A survey of GPs to which 46% replied—354—found that their average tax bill owing to the tapered allowance was £18,500, so we really are talking about considerable sums of money being levied on doctors, many of whom do not expect it and suddenly get into arrears. Dr George McInnes, radiologist at Poole Hospital, said to me that most of his radiologists are contracted for 10 sessions, with most working 11 or 12 as a matter of norm to keep the throughput going. However, as is the case in most hospitals, he now finds it terribly difficult to get them to do more than 10, and when people come to review their contracts, they ask to do less work, rather than more, because of the impact of the pension arrangements.
The real problem is that most of the people affected have done years of training and have years of experience—they are the super strikers of the NHS; the team leaders—and despite tax bills have a loyalty to their hospitals and teams and continue working. However, year on year, they find themselves penalised for working. As rational people, they decide to play golf or to spend more time with their families or with Netflix. That is logical, and the Treasury is deterring many people from doing what they have trained for their whole lives to do. The letters, emails and phone calls I get from doctors do not say that they want to work less. They actually want to work more, but they do not really feel that they should work more and be worse off as a result.

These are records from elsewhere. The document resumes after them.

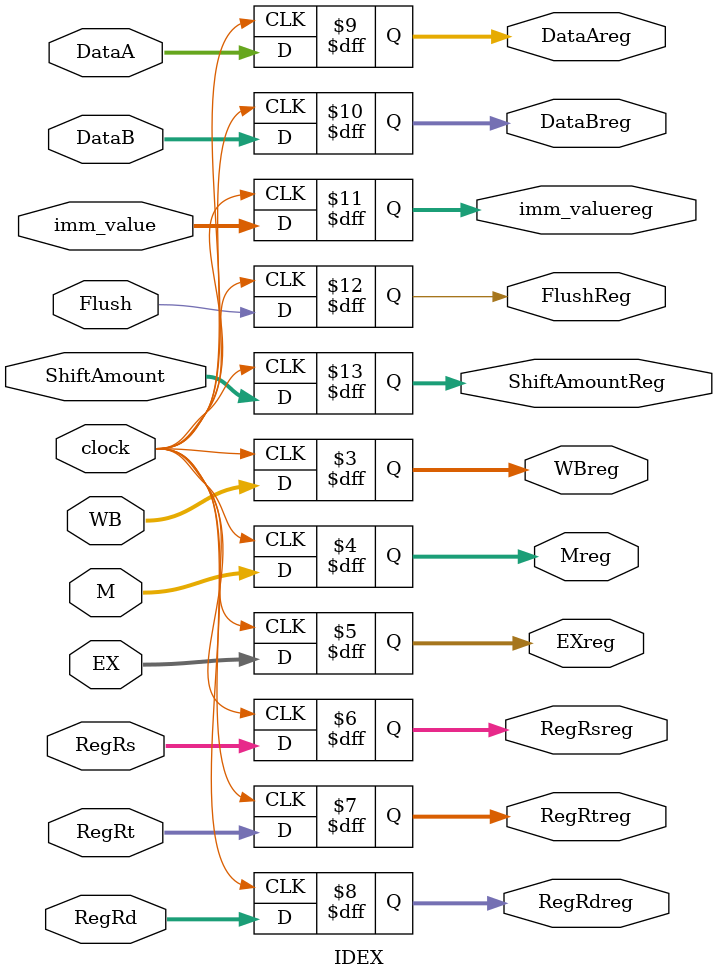
<source format=v>
module IDEX(clock,Flush,WB,M,EX,DataA,DataB,imm_value,RegRs,RegRt,RegRd,ShiftAmount,FlushReg,WBreg,Mreg,EXreg,DataAreg,DataBreg,imm_valuereg,RegRsreg,RegRtreg,RegRdreg,ShiftAmountReg); 
    input clock; 
    input Flush;
    input  [1:0] WB; 
    input [1:0] M; 
    input [4:0] EX; 
    input [4:0] RegRs,RegRt,RegRd; 
    input [31:0] DataA,DataB,imm_value; 
    input [4:0] ShiftAmount;
    output reg [1:0] WBreg; 
    output reg [1:0] Mreg; 
    output reg [4:0] EXreg; 
    output reg[4:0] RegRsreg,RegRtreg,RegRdreg; 
    output reg[31:0] DataAreg,DataBreg,imm_valuereg; 
    output reg FlushReg;
    output reg [4:0] ShiftAmountReg = 0;
    always@(posedge clock) 
    begin 
        FlushReg <= Flush;
        WBreg <= WB; 
        Mreg <= M; 
        EXreg <= EX; 
        DataAreg <= DataA; 
        DataBreg <= DataB; 
        imm_valuereg <= imm_value; 
        RegRsreg <= RegRs; 
        RegRtreg <= RegRt; 
        RegRdreg <= RegRd; 
        ShiftAmountReg <= ShiftAmount;
    end 
     
endmodule 
</source>
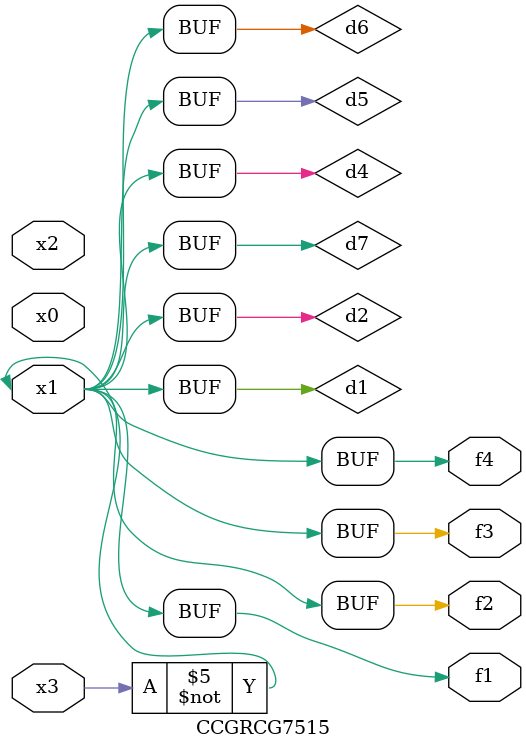
<source format=v>
module CCGRCG7515(
	input x0, x1, x2, x3,
	output f1, f2, f3, f4
);

	wire d1, d2, d3, d4, d5, d6, d7;

	not (d1, x3);
	buf (d2, x1);
	xnor (d3, d1, d2);
	nor (d4, d1);
	buf (d5, d1, d2);
	buf (d6, d4, d5);
	nand (d7, d4);
	assign f1 = d6;
	assign f2 = d7;
	assign f3 = d6;
	assign f4 = d6;
endmodule

</source>
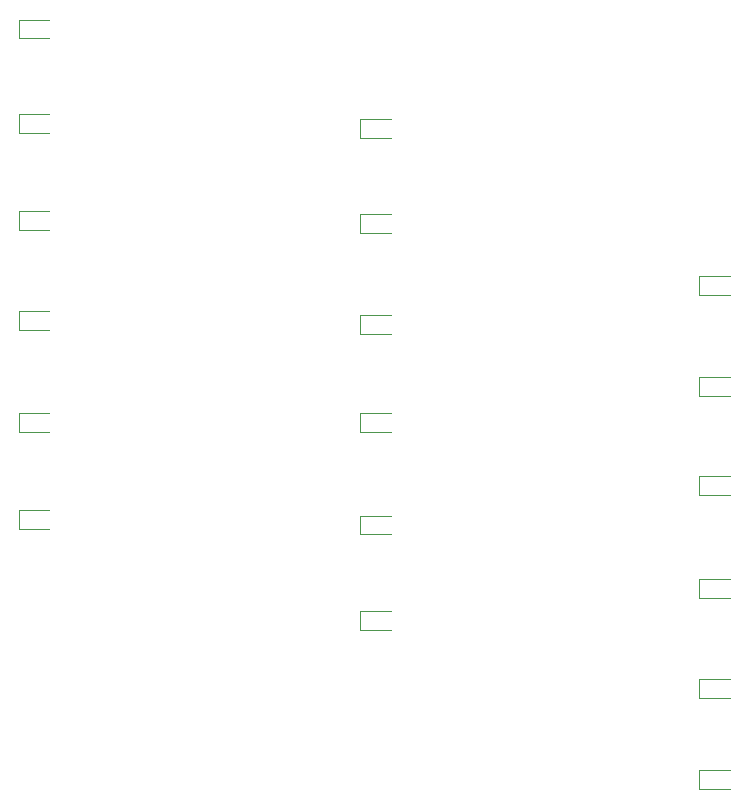
<source format=gto>
G04 #@! TF.GenerationSoftware,KiCad,Pcbnew,(5.0.0-rc3-dev-5-g0013e0cad)*
G04 #@! TF.CreationDate,2018-07-11T14:46:06+01:00*
G04 #@! TF.ProjectId,Pride Badge,50726964652042616467652E6B696361,rev?*
G04 #@! TF.SameCoordinates,Original*
G04 #@! TF.FileFunction,Legend,Top*
G04 #@! TF.FilePolarity,Positive*
%FSLAX46Y46*%
G04 Gerber Fmt 4.6, Leading zero omitted, Abs format (unit mm)*
G04 Created by KiCad (PCBNEW (5.0.0-rc3-dev-5-g0013e0cad)) date 07/11/18 14:46:06*
%MOMM*%
%LPD*%
G01*
G04 APERTURE LIST*
%ADD10C,0.120000*%
G04 APERTURE END LIST*
D10*
G04 #@! TO.C,DA1*
X88000000Y-55300000D02*
X88000000Y-56900000D01*
X88000000Y-56900000D02*
X90600000Y-56900000D01*
X88000000Y-55300000D02*
X90600000Y-55300000D01*
G04 #@! TO.C,DA2*
X116950000Y-63750000D02*
X119550000Y-63750000D01*
X116950000Y-65350000D02*
X119550000Y-65350000D01*
X116950000Y-63750000D02*
X116950000Y-65350000D01*
G04 #@! TO.C,DA3*
X145600000Y-77050000D02*
X145600000Y-78650000D01*
X145600000Y-78650000D02*
X148200000Y-78650000D01*
X145600000Y-77050000D02*
X148200000Y-77050000D01*
G04 #@! TO.C,DB1*
X88000000Y-63300000D02*
X90600000Y-63300000D01*
X88000000Y-64900000D02*
X90600000Y-64900000D01*
X88000000Y-63300000D02*
X88000000Y-64900000D01*
G04 #@! TO.C,DB2*
X116950000Y-71800000D02*
X119550000Y-71800000D01*
X116950000Y-73400000D02*
X119550000Y-73400000D01*
X116950000Y-71800000D02*
X116950000Y-73400000D01*
G04 #@! TO.C,DB3*
X145600000Y-85600000D02*
X148200000Y-85600000D01*
X145600000Y-87200000D02*
X148200000Y-87200000D01*
X145600000Y-85600000D02*
X145600000Y-87200000D01*
G04 #@! TO.C,DC1*
X88000000Y-71500000D02*
X88000000Y-73100000D01*
X88000000Y-73100000D02*
X90600000Y-73100000D01*
X88000000Y-71500000D02*
X90600000Y-71500000D01*
G04 #@! TO.C,DC2*
X116950000Y-80350000D02*
X119550000Y-80350000D01*
X116950000Y-81950000D02*
X119550000Y-81950000D01*
X116950000Y-80350000D02*
X116950000Y-81950000D01*
G04 #@! TO.C,DC3*
X145600000Y-93950000D02*
X145600000Y-95550000D01*
X145600000Y-95550000D02*
X148200000Y-95550000D01*
X145600000Y-93950000D02*
X148200000Y-93950000D01*
G04 #@! TO.C,DD1*
X88000000Y-79950000D02*
X90600000Y-79950000D01*
X88000000Y-81550000D02*
X90600000Y-81550000D01*
X88000000Y-79950000D02*
X88000000Y-81550000D01*
G04 #@! TO.C,DD2*
X116950000Y-88650000D02*
X116950000Y-90250000D01*
X116950000Y-90250000D02*
X119550000Y-90250000D01*
X116950000Y-88650000D02*
X119550000Y-88650000D01*
G04 #@! TO.C,DD3*
X145600000Y-102650000D02*
X148200000Y-102650000D01*
X145600000Y-104250000D02*
X148200000Y-104250000D01*
X145600000Y-102650000D02*
X145600000Y-104250000D01*
G04 #@! TO.C,DE1*
X88000000Y-88650000D02*
X88000000Y-90250000D01*
X88000000Y-90250000D02*
X90600000Y-90250000D01*
X88000000Y-88650000D02*
X90600000Y-88650000D01*
G04 #@! TO.C,DE2*
X116950000Y-97300000D02*
X119550000Y-97300000D01*
X116950000Y-98900000D02*
X119550000Y-98900000D01*
X116950000Y-97300000D02*
X116950000Y-98900000D01*
G04 #@! TO.C,DE3*
X145600000Y-111150000D02*
X145600000Y-112750000D01*
X145600000Y-112750000D02*
X148200000Y-112750000D01*
X145600000Y-111150000D02*
X148200000Y-111150000D01*
G04 #@! TO.C,DF1*
X88000000Y-96800000D02*
X90600000Y-96800000D01*
X88000000Y-98400000D02*
X90600000Y-98400000D01*
X88000000Y-96800000D02*
X88000000Y-98400000D01*
G04 #@! TO.C,DF2*
X116950000Y-105350000D02*
X116950000Y-106950000D01*
X116950000Y-106950000D02*
X119550000Y-106950000D01*
X116950000Y-105350000D02*
X119550000Y-105350000D01*
G04 #@! TO.C,DF3*
X145600000Y-118850000D02*
X145600000Y-120450000D01*
X145600000Y-120450000D02*
X148200000Y-120450000D01*
X145600000Y-118850000D02*
X148200000Y-118850000D01*
G04 #@! TD*
M02*

</source>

The Government have put additional resources into the NHS, and we can argue about whether it is enough or not. However, the key point from the Treasury and the Department of Health and Social Care was the importance of productivity in the NHS, which we can get only if the people within the service are actually able to deal with patients and the issues before them. If, because of the tax issue, people work less, the only way around that—apart from locums, if they can be recruited —is to recruit more people to do fewer operations. That is not increased productivity; that is reduced productivity. If we want to use these people, we have to set a tax system that is proportionate and sensible.

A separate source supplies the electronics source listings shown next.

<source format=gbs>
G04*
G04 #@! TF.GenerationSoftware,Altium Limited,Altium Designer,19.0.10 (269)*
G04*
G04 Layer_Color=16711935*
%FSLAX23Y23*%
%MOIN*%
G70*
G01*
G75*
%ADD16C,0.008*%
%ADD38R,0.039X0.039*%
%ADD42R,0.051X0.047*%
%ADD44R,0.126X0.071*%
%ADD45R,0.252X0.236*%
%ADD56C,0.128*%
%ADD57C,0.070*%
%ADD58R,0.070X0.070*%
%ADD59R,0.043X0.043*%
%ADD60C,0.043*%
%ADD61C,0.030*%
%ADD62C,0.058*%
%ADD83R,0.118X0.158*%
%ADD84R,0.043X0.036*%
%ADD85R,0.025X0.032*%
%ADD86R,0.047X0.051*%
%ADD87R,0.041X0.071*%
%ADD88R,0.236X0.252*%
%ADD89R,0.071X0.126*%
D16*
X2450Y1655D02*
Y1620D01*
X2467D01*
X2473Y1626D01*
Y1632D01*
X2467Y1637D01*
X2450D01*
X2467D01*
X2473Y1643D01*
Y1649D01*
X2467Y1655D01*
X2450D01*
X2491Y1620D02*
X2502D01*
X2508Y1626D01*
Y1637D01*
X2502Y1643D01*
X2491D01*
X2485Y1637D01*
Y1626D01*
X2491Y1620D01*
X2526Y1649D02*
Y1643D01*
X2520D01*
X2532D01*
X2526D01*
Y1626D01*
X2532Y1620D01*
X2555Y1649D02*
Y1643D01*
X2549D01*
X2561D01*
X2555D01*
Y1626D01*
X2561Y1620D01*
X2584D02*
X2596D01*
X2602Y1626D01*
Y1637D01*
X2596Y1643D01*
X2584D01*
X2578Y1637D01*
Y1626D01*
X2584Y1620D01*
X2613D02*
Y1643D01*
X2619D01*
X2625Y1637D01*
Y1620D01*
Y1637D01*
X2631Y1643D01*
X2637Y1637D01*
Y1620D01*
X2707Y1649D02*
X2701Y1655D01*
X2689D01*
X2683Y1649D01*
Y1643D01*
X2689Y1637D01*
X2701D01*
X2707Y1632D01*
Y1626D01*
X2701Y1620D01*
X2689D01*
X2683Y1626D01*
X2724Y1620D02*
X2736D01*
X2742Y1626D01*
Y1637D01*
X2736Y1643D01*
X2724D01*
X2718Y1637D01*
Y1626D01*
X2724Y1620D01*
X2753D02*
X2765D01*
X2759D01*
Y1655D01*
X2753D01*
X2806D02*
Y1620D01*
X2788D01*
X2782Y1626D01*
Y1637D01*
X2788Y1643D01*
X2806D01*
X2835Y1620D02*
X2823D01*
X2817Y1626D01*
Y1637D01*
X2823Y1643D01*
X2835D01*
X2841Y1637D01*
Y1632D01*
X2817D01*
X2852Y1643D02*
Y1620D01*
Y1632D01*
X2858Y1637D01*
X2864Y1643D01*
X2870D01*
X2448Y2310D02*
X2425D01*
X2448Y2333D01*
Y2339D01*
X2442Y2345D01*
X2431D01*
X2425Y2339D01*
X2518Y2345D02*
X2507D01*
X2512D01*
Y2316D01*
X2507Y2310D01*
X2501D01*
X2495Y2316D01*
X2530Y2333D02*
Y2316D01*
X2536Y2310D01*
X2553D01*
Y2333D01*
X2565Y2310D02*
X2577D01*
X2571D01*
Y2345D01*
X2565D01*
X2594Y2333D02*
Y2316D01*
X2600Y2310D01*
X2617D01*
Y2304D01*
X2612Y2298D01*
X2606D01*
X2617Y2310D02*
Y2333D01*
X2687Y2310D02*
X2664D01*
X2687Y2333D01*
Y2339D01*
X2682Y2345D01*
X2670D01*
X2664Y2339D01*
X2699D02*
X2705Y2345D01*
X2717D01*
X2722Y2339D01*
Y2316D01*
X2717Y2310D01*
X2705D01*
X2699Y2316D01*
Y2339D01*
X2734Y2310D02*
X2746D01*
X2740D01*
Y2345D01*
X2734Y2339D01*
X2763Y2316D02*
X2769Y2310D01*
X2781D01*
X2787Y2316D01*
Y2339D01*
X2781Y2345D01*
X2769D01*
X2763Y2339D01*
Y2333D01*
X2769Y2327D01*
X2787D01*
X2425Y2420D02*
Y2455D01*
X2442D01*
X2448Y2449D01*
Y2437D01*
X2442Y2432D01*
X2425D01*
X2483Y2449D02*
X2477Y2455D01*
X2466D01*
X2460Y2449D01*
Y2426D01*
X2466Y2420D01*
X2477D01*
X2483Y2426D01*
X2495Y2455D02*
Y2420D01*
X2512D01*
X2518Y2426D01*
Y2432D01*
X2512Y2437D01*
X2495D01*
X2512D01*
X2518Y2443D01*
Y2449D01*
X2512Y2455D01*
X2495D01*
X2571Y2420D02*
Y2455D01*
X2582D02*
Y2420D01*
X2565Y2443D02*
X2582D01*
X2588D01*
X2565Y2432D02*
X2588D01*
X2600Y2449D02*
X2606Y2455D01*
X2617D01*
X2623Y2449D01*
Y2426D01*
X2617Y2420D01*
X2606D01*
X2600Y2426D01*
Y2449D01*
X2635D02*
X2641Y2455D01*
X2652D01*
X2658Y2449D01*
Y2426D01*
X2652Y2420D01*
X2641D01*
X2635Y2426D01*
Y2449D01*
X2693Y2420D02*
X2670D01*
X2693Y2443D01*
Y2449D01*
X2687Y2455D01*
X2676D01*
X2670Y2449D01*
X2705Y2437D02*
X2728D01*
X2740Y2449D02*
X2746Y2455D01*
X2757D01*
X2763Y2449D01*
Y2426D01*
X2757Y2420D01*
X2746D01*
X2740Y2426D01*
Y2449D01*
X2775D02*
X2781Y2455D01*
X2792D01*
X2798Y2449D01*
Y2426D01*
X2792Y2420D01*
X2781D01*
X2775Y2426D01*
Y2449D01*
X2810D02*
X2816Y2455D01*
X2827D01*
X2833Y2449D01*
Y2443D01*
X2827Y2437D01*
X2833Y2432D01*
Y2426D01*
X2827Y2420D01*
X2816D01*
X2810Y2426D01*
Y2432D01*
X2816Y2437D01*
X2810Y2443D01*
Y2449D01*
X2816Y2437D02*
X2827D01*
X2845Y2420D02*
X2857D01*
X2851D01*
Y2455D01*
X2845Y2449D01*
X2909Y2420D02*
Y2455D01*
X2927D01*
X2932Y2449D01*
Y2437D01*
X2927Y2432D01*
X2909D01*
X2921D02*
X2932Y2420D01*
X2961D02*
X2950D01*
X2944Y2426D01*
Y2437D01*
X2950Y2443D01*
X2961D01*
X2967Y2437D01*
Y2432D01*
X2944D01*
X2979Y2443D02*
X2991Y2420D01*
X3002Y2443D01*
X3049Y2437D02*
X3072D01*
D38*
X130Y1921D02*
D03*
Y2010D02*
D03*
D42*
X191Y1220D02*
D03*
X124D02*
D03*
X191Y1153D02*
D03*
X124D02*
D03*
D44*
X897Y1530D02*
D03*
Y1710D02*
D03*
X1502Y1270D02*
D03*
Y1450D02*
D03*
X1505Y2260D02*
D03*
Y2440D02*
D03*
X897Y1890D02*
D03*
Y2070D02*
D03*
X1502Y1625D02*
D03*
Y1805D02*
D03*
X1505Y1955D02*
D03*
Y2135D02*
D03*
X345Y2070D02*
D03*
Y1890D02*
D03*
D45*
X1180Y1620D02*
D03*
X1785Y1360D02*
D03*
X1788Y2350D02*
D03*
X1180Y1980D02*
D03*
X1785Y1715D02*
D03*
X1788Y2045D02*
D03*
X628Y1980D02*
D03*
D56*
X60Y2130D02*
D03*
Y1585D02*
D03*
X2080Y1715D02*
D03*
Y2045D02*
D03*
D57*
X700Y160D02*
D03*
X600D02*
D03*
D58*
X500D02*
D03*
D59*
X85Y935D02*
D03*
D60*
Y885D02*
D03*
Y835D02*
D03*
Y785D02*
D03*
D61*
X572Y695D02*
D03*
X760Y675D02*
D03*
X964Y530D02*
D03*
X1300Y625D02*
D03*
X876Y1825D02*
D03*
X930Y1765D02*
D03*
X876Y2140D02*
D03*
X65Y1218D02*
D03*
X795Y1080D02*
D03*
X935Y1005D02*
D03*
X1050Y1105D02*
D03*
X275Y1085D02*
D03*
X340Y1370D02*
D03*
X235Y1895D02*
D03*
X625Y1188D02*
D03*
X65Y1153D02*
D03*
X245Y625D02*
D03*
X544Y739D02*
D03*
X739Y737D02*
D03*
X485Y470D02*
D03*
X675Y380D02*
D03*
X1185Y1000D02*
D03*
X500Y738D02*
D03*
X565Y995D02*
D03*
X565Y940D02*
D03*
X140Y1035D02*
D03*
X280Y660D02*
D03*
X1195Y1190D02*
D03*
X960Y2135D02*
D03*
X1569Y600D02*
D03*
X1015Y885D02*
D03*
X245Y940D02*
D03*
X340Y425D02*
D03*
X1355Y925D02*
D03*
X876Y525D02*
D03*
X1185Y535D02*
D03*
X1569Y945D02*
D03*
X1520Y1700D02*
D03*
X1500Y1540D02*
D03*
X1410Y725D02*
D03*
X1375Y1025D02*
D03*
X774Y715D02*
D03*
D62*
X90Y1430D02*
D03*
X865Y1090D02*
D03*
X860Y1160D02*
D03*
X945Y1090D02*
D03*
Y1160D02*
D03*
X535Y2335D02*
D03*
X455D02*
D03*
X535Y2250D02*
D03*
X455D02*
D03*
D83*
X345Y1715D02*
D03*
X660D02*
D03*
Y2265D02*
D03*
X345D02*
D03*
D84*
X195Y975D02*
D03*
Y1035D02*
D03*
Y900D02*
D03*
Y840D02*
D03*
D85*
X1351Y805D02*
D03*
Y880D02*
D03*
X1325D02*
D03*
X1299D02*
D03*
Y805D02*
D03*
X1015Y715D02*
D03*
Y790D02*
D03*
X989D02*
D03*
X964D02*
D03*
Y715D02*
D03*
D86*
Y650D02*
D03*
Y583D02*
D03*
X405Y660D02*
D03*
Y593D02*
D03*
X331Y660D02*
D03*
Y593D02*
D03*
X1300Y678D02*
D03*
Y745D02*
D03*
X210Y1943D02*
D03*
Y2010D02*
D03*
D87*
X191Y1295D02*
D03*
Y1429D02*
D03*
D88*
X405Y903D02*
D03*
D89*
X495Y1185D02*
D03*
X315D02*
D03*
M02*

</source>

It is not only the NHS. The British Dental Association says the same thing: people are retiring early and are more averse to taking on NHS patients. The consequence is the problem that we are now starting to see, which will get worse and worse. I know that the Department of Health and Social Care understands the issue; I have talked to the Secretary of State. I think the Treasury sort of understands that there is a problem, which is why I think it indicated that it might give additional resources to the NHS. However, the problem is that the only way out of this is to get rid of the taper, because its impact on the way people work is so detrimental to the NHS. Even if we take into account wider issues and other areas, I cannot see how any scheme can be brought in to ameliorate its impact.

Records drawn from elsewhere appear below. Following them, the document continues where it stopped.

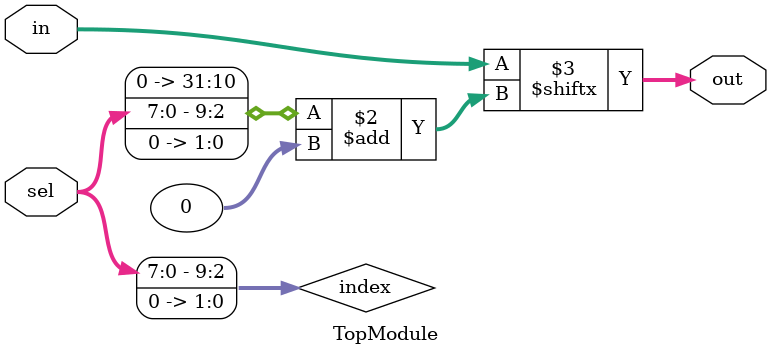
<source format=sv>
module TopModule (
    input  logic [1023:0] in,    // 1024-bit input
    input  logic [7:0]   sel,    // 8-bit select input
    output logic [3:0]   out     // 4-bit output
);

    // Calculate the starting index of the selected 4-bit input
    logic [9:0] index; // 8-bit sel + 2 bits for 4-bit word width
    assign index = sel << 2; // Multiply sel by 4 to get the correct index in the 1024 bits

    // Assign the output based on the selected portion of the input
    assign out = in[index +: 4];  // Grab 4 bits starting from index

endmodule


</source>
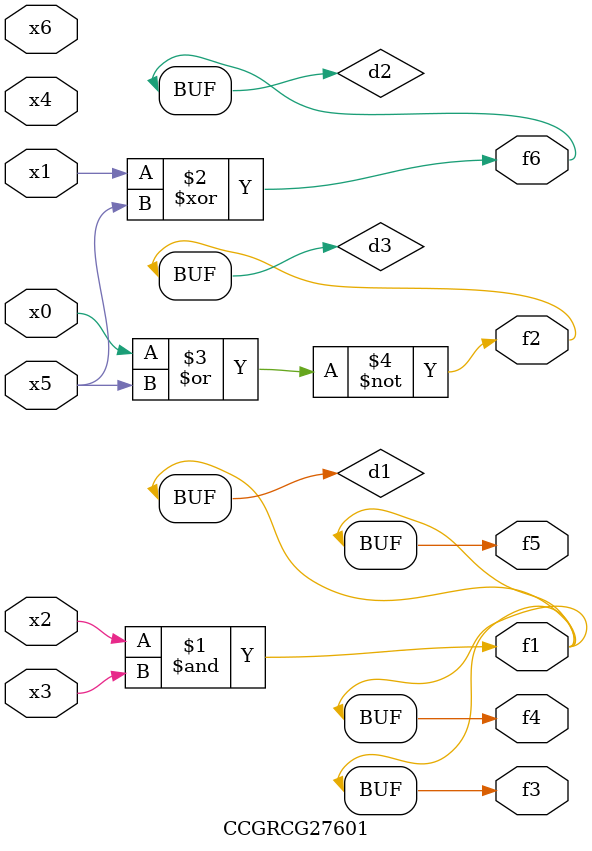
<source format=v>
module CCGRCG27601(
	input x0, x1, x2, x3, x4, x5, x6,
	output f1, f2, f3, f4, f5, f6
);

	wire d1, d2, d3;

	and (d1, x2, x3);
	xor (d2, x1, x5);
	nor (d3, x0, x5);
	assign f1 = d1;
	assign f2 = d3;
	assign f3 = d1;
	assign f4 = d1;
	assign f5 = d1;
	assign f6 = d2;
endmodule

</source>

We in this House want patients to get the best service, and sometimes we have to pay people to get the best service in the national health service. Most consultants or senior nurses have trained for years and are dedicated to their patients, and all they want to do is to turn up and work. The Government have put money into the NHS to allow operations to take place, but perversely our system of taxation on pensions, which was probably drawn up to stop city slickers avoiding tax, is impacting on a major, important public service and will lead to longer waiting lists, meaning people—who, if not in pain, will be very uncomfortable—waiting to be dealt with.
We all want people to be dealt with, doctors to be happy and the NHS to work properly. We need the Treasury to get out of the way on this one, because it is causing problems.